Here's a brief tutorial using the example above:

##So in the FindNeighbors you have to set the graph.name argument to something of your choice
> scfp <- FindNeighbors(scfp, graph.name = "test", dims = 1:100)

##You have to do the same for FindClusters as well (set the graph.name argument to the same as above)
> scfp <- FindClusters(scfp, graph.name = "test", resolution = 2, algorithm = 1, verbose = TRUE)
> scfp <- RunTSNE(scfp, dims = 1:100)

##Visualize your plot to see which cluster you want to subcluster
> DimPlot(scfp, reduction = "tsne", label = TRUE, label.size = 6 )

##Now use that cluster number as part of the syntax in FindSubCluster. I chose cluster 6. And then after put your graph.name in quotes. and then choose something for subcluster.name.  Play around with resolution.
> scfp <- FindSubCluster(scfp, "6", "test", subcluster.name = "blood",  resolution = .3, algorithm = 1)

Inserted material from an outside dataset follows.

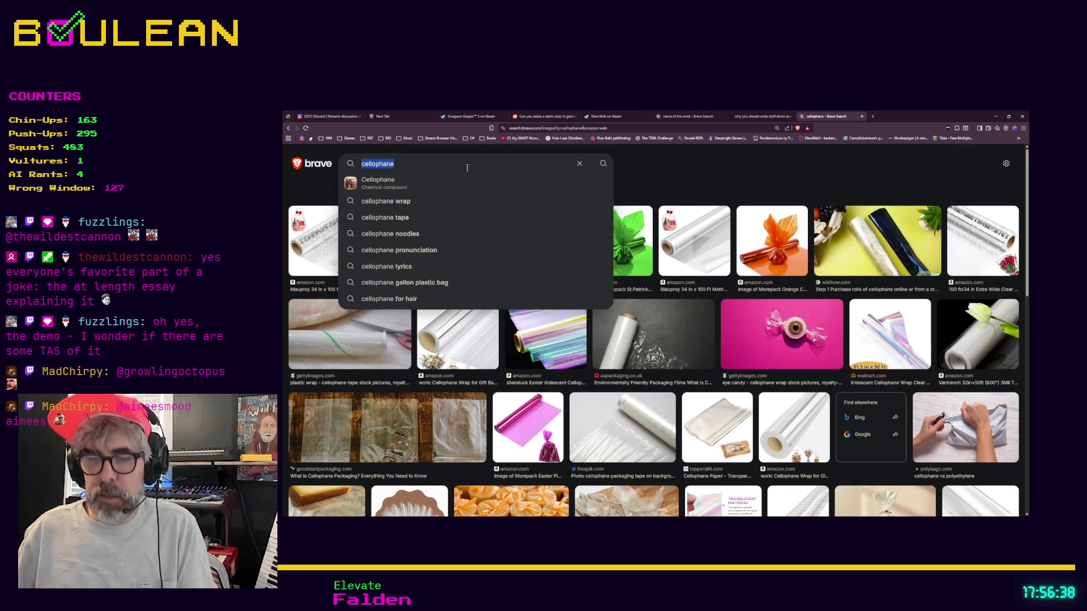
{"action": "type", "text": "tupac"}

##Your subcluster is now saved in metadata. In this example it's location is "scfp@meta.data$blood". Now use SetIdent to save your new cluster assignment to the main Ident in your object. > scfp <- SetIdent(scfp, value = scfp@meta.data$blood)

##Visualize the main object without choosing meta data to see if it worked.
> DimPlot(scfp, reduction = "tsne", label = TRUE, label.size = 6)

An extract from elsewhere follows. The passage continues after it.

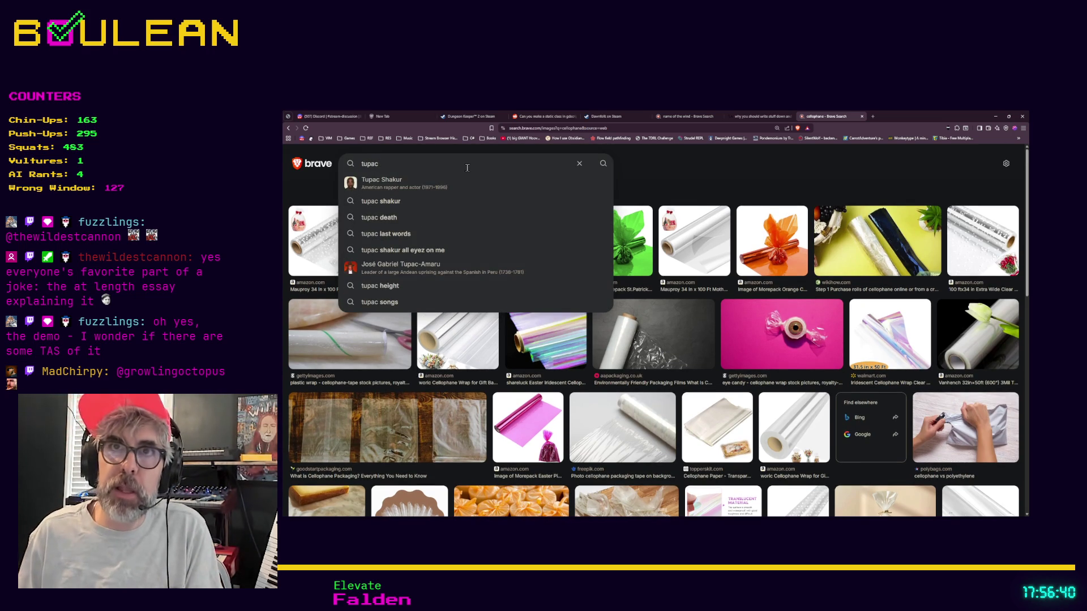
{"action": "key", "text": "Return"}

##Use FindAllMarkers on your main Seurat Object
> scfp.markers <- FindAllMarkers(scfp, only.pos = TRUE, min.pct = 0.1, logfc.threshold = 0.25)

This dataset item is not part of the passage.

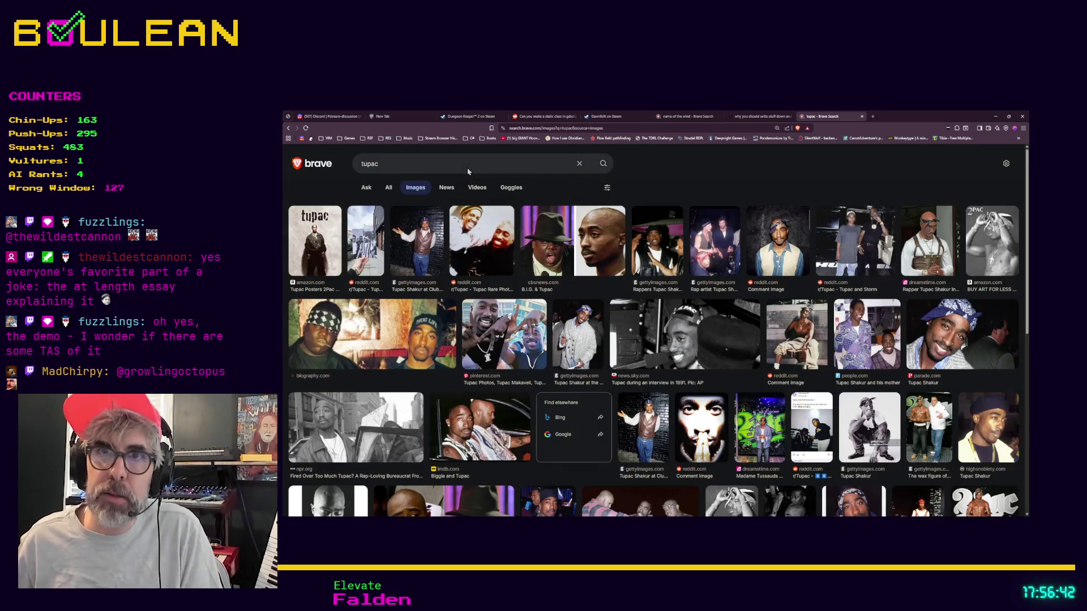
Preview the Biggie and Tupac photo from biography.com, then return to range_manager.gd in Godot
{"action": "left_click", "coordinate": [426, 317]}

##Continue on with analysis.
1
Entering edit mode

I don't see it in your code, but you should also set the default assay to RNA, as the DE analysis is done on the raw counts. DefaultAssay(scfp) <- "RNA". Or if you don't want to change the assay globally, FindAllMarkers(.., assay = "RNA,..)

0
Entering edit mode

Thank you for responding @fracarb8.

Is this a standard in the field to do DE analysis on raw counts? I saw this mentioned on the biostars slack channel as well, where someone suggested using counts for DESeq2 analysis, not sure if it's the same. Could you share, why, if you know? In the Seurat tutorial, it shows doing the analysis on the log normalized and scaled data. However, it does touch on how to use "counts" in the analysis, if one desires. I would appreciate your insight.

Kindly, Pratik

1
Entering edit mode

You use counts mainly to assure that data you are using is independent between each sample. Packages like DESeq2 implement their own way of normalisation, so you don't want to feed them normalise/transformed counts. On top of that, your normalisation depends on the condition you are testing. Imagine if you have 20 samples, but only interested in the differences between sample4 (id1) and sample18 (id2). You don't care about the effects of the other samples, so a "global" normalisation can be misleading. Regarding seurat things are a bit confusing (at least to me :D), but the general consensus would be to 1) integrate, 2) SetDefaultAssay() <- "RNA",3) normalise your counts if you used SCT, and then 4) perform DE analysis. You should have a look at the issue section of the official git page, as it is filled with such questions.